A indústria brasileira apresentou resultados majoritariamente negativos no mês de agosto de 2025. Conforme dados da pesquisa "Indicadores Industriais", divulgada nesta terça-feira (07) pela Confederação Nacional da Indústria (CNI), houve queda em quase todos os quesitos analisados na comparação com julho, com exceção do emprego, que se manteve estável, e da utilização da capacidade instalada, que registrou um leve crescimento.

O estudo revela que, apesar do desempenho negativo em agosto, alguns indicadores ainda acumulam alta no ano. O faturamento real, o número de horas trabalhadas na produção e o emprego cresceram na comparação de janeiro a agosto de 2025 com o mesmo período de 2024. Para a CNI, isso demonstra que a atividade industrial, mesmo com a perda de ritmo no primeiro semestre e a queda mais acentuada em agosto, se mantém em um patamar mais elevado na comparação anual.

Faturamento em queda

O faturamento real da indústria, que representa o valor total das vendas de produtos e serviços, teve uma queda expressiva de 5,3% em agosto na comparação com julho, já considerando os ajustes sazonais. Essa foi a quarta retração nos últimos seis meses. Em relação a agosto de 2024, o recuo foi ainda maior, de 7,6%. No entanto, no acumulado de janeiro a agosto de 2025, o indicador ainda apresenta um avanço de 2,9% sobre o mesmo período do ano anterior.

Menos horas trabalhadas

Emprego industrial estável

O nível de emprego na indústria permaneceu estável em agosto pelo quarto mês consecutivo, na série livre de efeitos sazonais. O indicador havia registrado sua primeira queda em 18 meses em abril deste ano. A sequência de resultados positivos até abril garante que o emprego ainda mostre crescimento de 1,5% na comparação com agosto de 2024 e uma alta de 2,2% no acumulado do ano.

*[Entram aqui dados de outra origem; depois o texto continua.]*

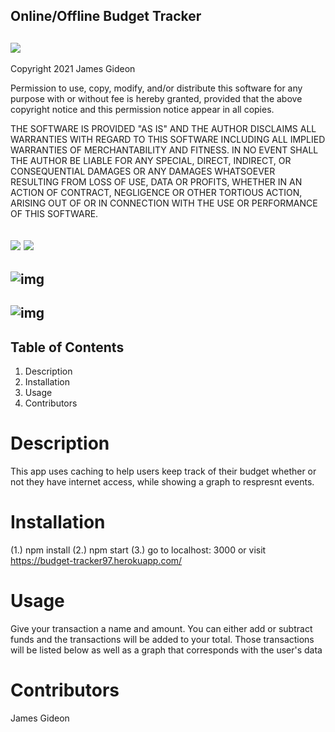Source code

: 
## Online/Offline Budget Tracker
## ![](https://img.shields.io/badge/License-ISC-green)
Copyright 2021 James Gideon

Permission to use, copy, modify, and/or distribute this software for any purpose with or without fee is hereby granted, provided that the above copyright notice and this permission notice appear in all copies.

THE SOFTWARE IS PROVIDED "AS IS" AND THE AUTHOR DISCLAIMS ALL WARRANTIES WITH REGARD TO THIS SOFTWARE INCLUDING ALL IMPLIED WARRANTIES OF MERCHANTABILITY AND FITNESS. IN NO EVENT SHALL THE AUTHOR BE LIABLE FOR ANY SPECIAL, DIRECT, INDIRECT, OR CONSEQUENTIAL DAMAGES OR ANY DAMAGES WHATSOEVER RESULTING FROM LOSS OF USE, DATA OR PROFITS, WHETHER IN AN ACTION OF CONTRACT, NEGLIGENCE OR OTHER TORTIOUS ACTION, ARISING OUT OF OR IN CONNECTION WITH THE USE OR PERFORMANCE OF THIS SOFTWARE.
## ![](https://img.shields.io/badge/Github-Jamgid-orange) ![](https://img.shields.io/badge/Email-Jamgid@yahoo.com-blue)
## ![img](https://avatars.githubusercontent.com/u/69053531?size=250)
## ![img]()
## Table of Contents
1. Description
2. Installation
3. Usage
4. Contributors
# Description
This app uses caching to help users keep track of their budget whether or not they have internet access, while showing a graph to respresnt events.
# Installation
(1.) npm install  (2.) npm start  (3.) go to localhost: 3000 or visit https://budget-tracker97.herokuapp.com/
# Usage
Give your transaction a name and amount. You can either add or subtract funds and the transactions will be added to your total. Those transactions will be listed below as well as a graph that corresponds with the user's data
# Contributors
James Gideon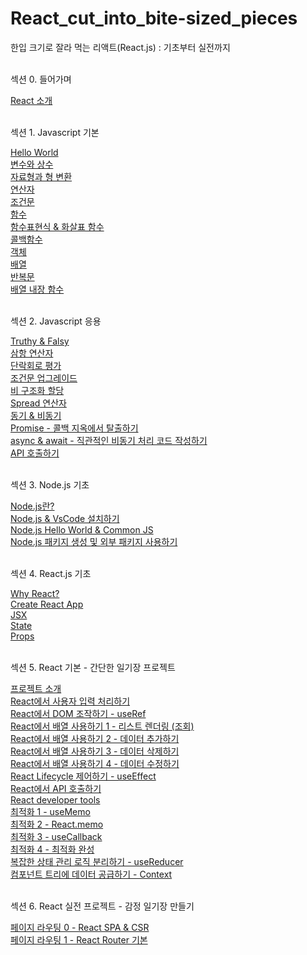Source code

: # React_cut_into_bite-sized_pieces
한입 크기로 잘라 먹는 리액트(React.js) : 기초부터 실전까지
<br/><br/>

<p>섹션 0. 들어가며<p/>
    <a href="https://stbhg5.tistory.com/294">React 소개</a><br/>
    <br/>

<p>섹션 1. Javascript 기본<p/>
    <a href="https://stbhg5.tistory.com/295">Hello World</a><br/>
    <a href="https://stbhg5.tistory.com/296">변수와 상수</a><br/>
    <a href="https://stbhg5.tistory.com/297">자료형과 형 변환</a><br/>
    <a href="https://stbhg5.tistory.com/298">연산자</a><br/>
    <a href="https://stbhg5.tistory.com/299">조건문</a><br/>
    <a href="https://stbhg5.tistory.com/300">함수</a><br/>
    <a href="https://stbhg5.tistory.com/301">함수표현식 & 화살표 함수</a><br/>
    <a href="https://stbhg5.tistory.com/302">콜백함수</a><br/>
    <a href="https://stbhg5.tistory.com/303">객체</a><br/>
    <a href="https://stbhg5.tistory.com/304">배열</a><br/>
    <a href="https://stbhg5.tistory.com/305">반복문</a><br/>
    <a href="https://stbhg5.tistory.com/306">배열 내장 함수</a><br/>
    <br/>

<p>섹션 2. Javascript 응용<p/>
    <a href="https://stbhg5.tistory.com/307">Truthy & Falsy</a><br/>
    <a href="https://stbhg5.tistory.com/308">삼항 연산자</a><br/>
    <a href="https://stbhg5.tistory.com/309">단락회로 평가</a><br/>
    <a href="https://stbhg5.tistory.com/310">조건문 업그레이드</a><br/>
    <a href="https://stbhg5.tistory.com/311">비 구조화 할당</a><br/>
    <a href="https://stbhg5.tistory.com/312">Spread 연산자</a><br/>
    <a href="https://stbhg5.tistory.com/313">동기 & 비동기</a><br/>
    <a href="https://stbhg5.tistory.com/314">Promise - 콜백 지옥에서 탈출하기</a><br/>
    <a href="https://stbhg5.tistory.com/315">async & await - 직관적인 비동기 처리 코드 작성하기</a><br/>
    <a href="https://stbhg5.tistory.com/316">API 호출하기</a><br/>
    <br/>

<p>섹션 3. Node.js 기초<p/>
    <a href="https://stbhg5.tistory.com/317">Node.js란?</a><br/>
    <a href="https://stbhg5.tistory.com/318">Node.js & VsCode 설치하기</a><br/>
    <a href="https://stbhg5.tistory.com/319">Node.js Hello World & Common JS</a><br/>
    <a href="https://stbhg5.tistory.com/320">Node.js 패키지 생성 및 외부 패키지 사용하기</a><br/>
    <br/>
    
<p>섹션 4. React.js 기초<p/>
    <a href="https://stbhg5.tistory.com/321">Why React?</a><br/>
    <a href="https://stbhg5.tistory.com/323">Create React App</a><br/>
    <a href="https://stbhg5.tistory.com/324">JSX</a><br/>
    <a href="https://stbhg5.tistory.com/325">State</a><br/>
    <a href="https://stbhg5.tistory.com/326">Props</a><br/>
    <br/>

<p>섹션 5. React 기본 - 간단한 일기장 프로젝트<p/>
    <a href="https://stbhg5.tistory.com/327">프로젝트 소개</a><br/>
    <a href="https://stbhg5.tistory.com/328">React에서 사용자 입력 처리하기</a><br/>
    <a href="https://stbhg5.tistory.com/329">React에서 DOM 조작하기 - useRef</a><br/>
    <a href="https://stbhg5.tistory.com/330">React에서 배열 사용하기 1 - 리스트 렌더링 (조회)</a><br/>
    <a href="https://stbhg5.tistory.com/331">React에서 배열 사용하기 2 - 데이터 추가하기</a><br/>
    <a href="https://stbhg5.tistory.com/332">React에서 배열 사용하기 3 - 데이터 삭제하기</a><br/>
    <a href="https://stbhg5.tistory.com/333">React에서 배열 사용하기 4 - 데이터 수정하기</a><br/>
    <a href="https://stbhg5.tistory.com/334">React Lifecycle 제어하기 - useEffect</a><br/>
    <a href="https://stbhg5.tistory.com/335">React에서 API 호출하기</a><br/>
    <a href="https://stbhg5.tistory.com/336">React developer tools</a><br/>
    <a href="https://stbhg5.tistory.com/337">최적화 1 - useMemo</a><br/>
    <a href="https://stbhg5.tistory.com/338">최적화 2 - React.memo</a><br/>
    <a href="https://stbhg5.tistory.com/339">최적화 3 - useCallback</a><br/>
    <a href="https://stbhg5.tistory.com/340">최적화 4 - 최적화 완성</a><br/>
    <a href="https://stbhg5.tistory.com/341">복잡한 상태 관리 로직 분리하기 - useReducer</a><br/>
    <a href="https://stbhg5.tistory.com/342">컴포넌트 트리에 데이터 공급하기 - Context</a><br/>
    <br/>

<p>섹션 6. React 실전 프로젝트 - 감정 일기장 만들기<p/>
    <a href="https://stbhg5.tistory.com/343">페이지 라우팅 0 - React SPA & CSR</a><br/>
    <a href="https://stbhg5.tistory.com/344">페이지 라우팅 1 - React Router 기본</a><br/>
    <br/>
    
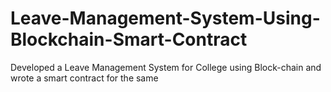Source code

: # Leave-Management-System-Using-Blockchain-Smart-Contract
Developed a Leave Management System for College using Block-chain and wrote a smart contract for the same

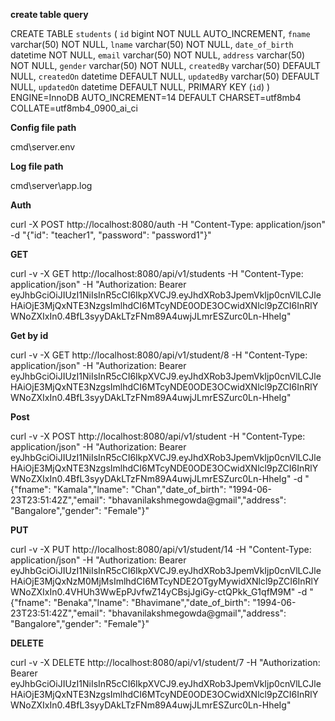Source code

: **create table query**

CREATE TABLE `students` (
   `id` bigint NOT NULL AUTO_INCREMENT,
   `fname` varchar(50) NOT NULL,
   `lname` varchar(50) NOT NULL,
   `date_of_birth` datetime NOT NULL,
   `email` varchar(50) NOT NULL,
   `address` varchar(50) NOT NULL,
   `gender` varchar(50) NOT NULL,
   `createdBy` varchar(50) DEFAULT NULL,
   `createdOn` datetime DEFAULT NULL,
   `updatedBy` varchar(50) DEFAULT NULL,
   `updatedOn` datetime DEFAULT NULL,
   PRIMARY KEY (`id`)
 ) ENGINE=InnoDB AUTO_INCREMENT=14 DEFAULT CHARSET=utf8mb4 COLLATE=utf8mb4_0900_ai_ci


**Config file path**

cmd\server\.env

**Log file path**

cmd\server\app.log

**Auth**

curl -X POST http://localhost:8080/auth -H "Content-Type: application/json" -d "{\"id\": \"teacher1\", \"password\": \"password1\"}"

**GET**

curl -v -X GET http://localhost:8080/api/v1/students -H "Content-Type: application/json" -H "Authorization: Bearer eyJhbGciOiJIUzI1NiIsInR5cCI6IkpXVCJ9.eyJhdXRob3JpemVkIjp0cnVlLCJleHAiOjE3MjQxNTE3NzgsImlhdCI6MTcyNDE0ODE3OCwidXNlcl9pZCI6InRlYWNoZXIxIn0.4BfL3syyDAkLTzFNm89A4uwjJLmrESZurc0Ln-HheIg"

**Get by id**

curl -v -X GET http://localhost:8080/api/v1/student/8 -H "Content-Type: application/json" -H "Authorization: Bearer eyJhbGciOiJIUzI1NiIsInR5cCI6IkpXVCJ9.eyJhdXRob3JpemVkIjp0cnVlLCJleHAiOjE3MjQxNTE3NzgsImlhdCI6MTcyNDE0ODE3OCwidXNlcl9pZCI6InRlYWNoZXIxIn0.4BfL3syyDAkLTzFNm89A4uwjJLmrESZurc0Ln-HheIg"

**Post**

curl -v -X POST http://localhost:8080/api/v1/student -H "Content-Type: application/json" -H "Authorization: Bearer eyJhbGciOiJIUzI1NiIsInR5cCI6IkpXVCJ9.eyJhdXRob3JpemVkIjp0cnVlLCJleHAiOjE3MjQxNTE3NzgsImlhdCI6MTcyNDE0ODE3OCwidXNlcl9pZCI6InRlYWNoZXIxIn0.4BfL3syyDAkLTzFNm89A4uwjJLmrESZurc0Ln-HheIg" -d "{\"fname\": \"Kamala\",\"lname\": \"Chan\",\"date_of_birth\": \"1994-06-23T23:51:42Z\",\"email\": \"bhavanilakshmegowda@gmail\",\"address\": \"Bangalore\",\"gender\": \"Female\"}"


**PUT**

curl -v -X PUT http://localhost:8080/api/v1/student/14 -H "Content-Type: application/json" -H "Authorization: Bearer eyJhbGciOiJIUzI1NiIsInR5cCI6IkpXVCJ9.eyJhdXRob3JpemVkIjp0cnVlLCJleHAiOjE3MjQxNzM0MjMsImlhdCI6MTcyNDE2OTgyMywidXNlcl9pZCI6InRlYWNoZXIxIn0.4VHUh3WwEpPJvfwZ14yCBsjJgiGy-ctQPkk_G1qfM9M" -d "{\"fname\": \"Benaka\",\"lname\": \"Bhavimane\",\"date_of_birth\": \"1994-06-23T23:51:42Z\",\"email\": \"bhavanilakshmegowda@gmail\",\"address\": \"Bangalore\",\"gender\": \"Female\"}"


**DELETE**

curl -v -X DELETE http://localhost:8080/api/v1/student/7 -H "Authorization: Bearer eyJhbGciOiJIUzI1NiIsInR5cCI6IkpXVCJ9.eyJhdXRob3JpemVkIjp0cnVlLCJleHAiOjE3MjQxNTE3NzgsImlhdCI6MTcyNDE0ODE3OCwidXNlcl9pZCI6InRlYWNoZXIxIn0.4BfL3syyDAkLTzFNm89A4uwjJLmrESZurc0Ln-HheIg"
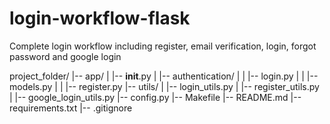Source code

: # login-workflow-flask
Complete login workflow including register, email verification, login, forgot password and google login

project_folder/
|-- app/
|   |-- __init__.py
|   |-- authentication/
|   |   |-- login.py
|   |   |-- models.py
|   |   |-- register.py
|-- utils/
|   |-- login_utils.py
|   |-- register_utils.py
|   |-- google_login_utils.py
|-- config.py
|-- Makefile
|-- README.md
|-- requirements.txt
|-- .gitignore

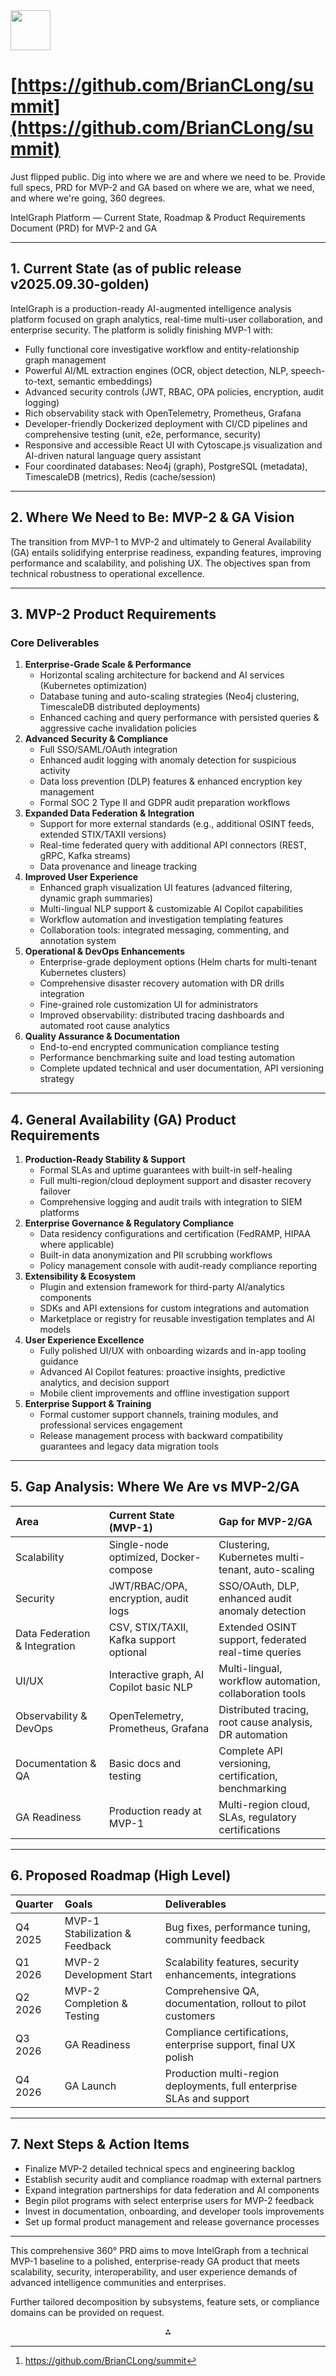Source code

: <img src="https://r2cdn.perplexity.ai/pplx-full-logo-primary-dark%402x.png" style="height:64px;margin-right:32px"/>

# [https://github.com/BrianCLong/summit](https://github.com/BrianCLong/summit)

Just flipped public. Dig into where we are and where we need to be. Provide full specs, PRD for MVP-2 and GA based on where we are, what we need, and where we're going, 360 degrees.

IntelGraph Platform — Current State, Roadmap \& Product Requirements Document (PRD) for MVP-2 and GA

***

## 1. Current State (as of public release v2025.09.30-golden)

IntelGraph is a production-ready AI-augmented intelligence analysis platform focused on graph analytics, real-time multi-user collaboration, and enterprise security. The platform is solidly finishing MVP-1 with:

- Fully functional core investigative workflow and entity-relationship graph management
- Powerful AI/ML extraction engines (OCR, object detection, NLP, speech-to-text, semantic embeddings)
- Advanced security controls (JWT, RBAC, OPA policies, encryption, audit logging)
- Rich observability stack with OpenTelemetry, Prometheus, Grafana
- Developer-friendly Dockerized deployment with CI/CD pipelines and comprehensive testing (unit, e2e, performance, security)
- Responsive and accessible React UI with Cytoscape.js visualization and AI-driven natural language query assistant
- Four coordinated databases: Neo4j (graph), PostgreSQL (metadata), TimescaleDB (metrics), Redis (cache/session)

***

## 2. Where We Need to Be: MVP-2 \& GA Vision

The transition from MVP-1 to MVP-2 and ultimately to General Availability (GA) entails solidifying enterprise readiness, expanding features, improving performance and scalability, and polishing UX. The objectives span from technical robustness to operational excellence.

***

## 3. MVP-2 Product Requirements

### Core Deliverables

1. **Enterprise-Grade Scale \& Performance**
    - Horizontal scaling architecture for backend and AI services (Kubernetes optimization)
    - Database tuning and auto-scaling strategies (Neo4j clustering, TimescaleDB distributed deployments)
    - Enhanced caching and query performance with persisted queries \& aggressive cache invalidation policies
2. **Advanced Security \& Compliance**
    - Full SSO/SAML/OAuth integration
    - Enhanced audit logging with anomaly detection for suspicious activity
    - Data loss prevention (DLP) features \& enhanced encryption key management
    - Formal SOC 2 Type II and GDPR audit preparation workflows
3. **Expanded Data Federation \& Integration**
    - Support for more external standards (e.g., additional OSINT feeds, extended STIX/TAXII versions)
    - Real-time federated query with additional API connectors (REST, gRPC, Kafka streams)
    - Data provenance and lineage tracking
4. **Improved User Experience**
    - Enhanced graph visualization UI features (advanced filtering, dynamic graph summaries)
    - Multi-lingual NLP support \& customizable AI Copilot capabilities
    - Workflow automation and investigation templating features
    - Collaboration tools: integrated messaging, commenting, and annotation system
5. **Operational \& DevOps Enhancements**
    - Enterprise-grade deployment options (Helm charts for multi-tenant Kubernetes clusters)
    - Comprehensive disaster recovery automation with DR drills integration
    - Fine-grained role customization UI for administrators
    - Improved observability: distributed tracing dashboards and automated root cause analytics
6. **Quality Assurance \& Documentation**
    - End-to-end encrypted communication compliance testing
    - Performance benchmarking suite and load testing automation
    - Complete updated technical and user documentation, API versioning strategy

***

## 4. General Availability (GA) Product Requirements

1. **Production-Ready Stability \& Support**
    - Formal SLAs and uptime guarantees with built-in self-healing
    - Full multi-region/cloud deployment support and disaster recovery failover
    - Comprehensive logging and audit trails with integration to SIEM platforms
2. **Enterprise Governance \& Regulatory Compliance**
    - Data residency configurations and certification (FedRAMP, HIPAA where applicable)
    - Built-in data anonymization and PII scrubbing workflows
    - Policy management console with audit-ready compliance reporting
3. **Extensibility \& Ecosystem**
    - Plugin and extension framework for third-party AI/analytics components
    - SDKs and API extensions for custom integrations and automation
    - Marketplace or registry for reusable investigation templates and AI models
4. **User Experience Excellence**
    - Fully polished UI/UX with onboarding wizards and in-app tooling guidance
    - Advanced AI Copilot features: proactive insights, predictive analytics, and decision support
    - Mobile client improvements and offline investigation support
5. **Enterprise Support \& Training**
    - Formal customer support channels, training modules, and professional services engagement
    - Release management process with backward compatibility guarantees and legacy data migration tools

***

## 5. Gap Analysis: Where We Are vs MVP-2/GA

| Area | Current State (MVP-1) | Gap for MVP-2/GA |
| :-- | :-- | :-- |
| Scalability | Single-node optimized, Docker-compose | Clustering, Kubernetes multi-tenant, auto-scaling |
| Security | JWT/RBAC/OPA, encryption, audit logs | SSO/OAuth, DLP, enhanced audit anomaly detection |
| Data Federation \& Integration | CSV, STIX/TAXII, Kafka support optional | Extended OSINT support, federated real-time queries |
| UI/UX | Interactive graph, AI Copilot basic NLP | Multi-lingual, workflow automation, collaboration tools |
| Observability \& DevOps | OpenTelemetry, Prometheus, Grafana | Distributed tracing, root cause analysis, DR automation |
| Documentation \& QA | Basic docs and testing | Complete API versioning, certification, benchmarking |
| GA Readiness | Production ready at MVP-1 | Multi-region cloud, SLAs, regulatory certifications |


***

## 6. Proposed Roadmap (High Level)

| Quarter | Goals | Deliverables |
| :-- | :-- | :-- |
| Q4 2025 | MVP-1 Stabilization \& Feedback | Bug fixes, performance tuning, community feedback |
| Q1 2026 | MVP-2 Development Start | Scalability features, security enhancements, integrations |
| Q2 2026 | MVP-2 Completion \& Testing | Comprehensive QA, documentation, rollout to pilot customers |
| Q3 2026 | GA Readiness | Compliance certifications, enterprise support, final UX polish |
| Q4 2026 | GA Launch | Production multi-region deployments, full enterprise SLAs and support |


***

## 7. Next Steps \& Action Items

- Finalize MVP-2 detailed technical specs and engineering backlog
- Establish security audit and compliance roadmap with external partners
- Expand integration partnerships for data federation and AI components
- Begin pilot programs with select enterprise users for MVP-2 feedback
- Invest in documentation, onboarding, and developer tools improvements
- Set up formal product management and release governance processes

***

This comprehensive 360° PRD aims to move IntelGraph from a technical MVP-1 baseline to a polished, enterprise-ready GA product that meets scalability, security, interoperability, and user experience demands of advanced intelligence communities and enterprises.

Further tailored decomposition by subsystems, feature sets, or compliance domains can be provided on request.
<span style="display:none">[^1]</span>

<div align="center">⁂</div>

[^1]: https://github.com/BrianCLong/summit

Salários e rendimento em baixa

A massa salarial real, que é a soma de todos os pagamentos feitos aos trabalhadores da indústria, caiu 0,5% em agosto frente a julho. O indicador também teve retração na comparação com agosto de 2024 (-2,4%) e no acumulado do ano (-2,0%).

O rendimento médio real do trabalhador industrial seguiu a mesma tendência, com queda de 0,6% na passagem de julho para agosto. O recuo foi de 3,9% em relação a agosto de 2024 e de 4,1% no acumulado de janeiro a agosto de 2025.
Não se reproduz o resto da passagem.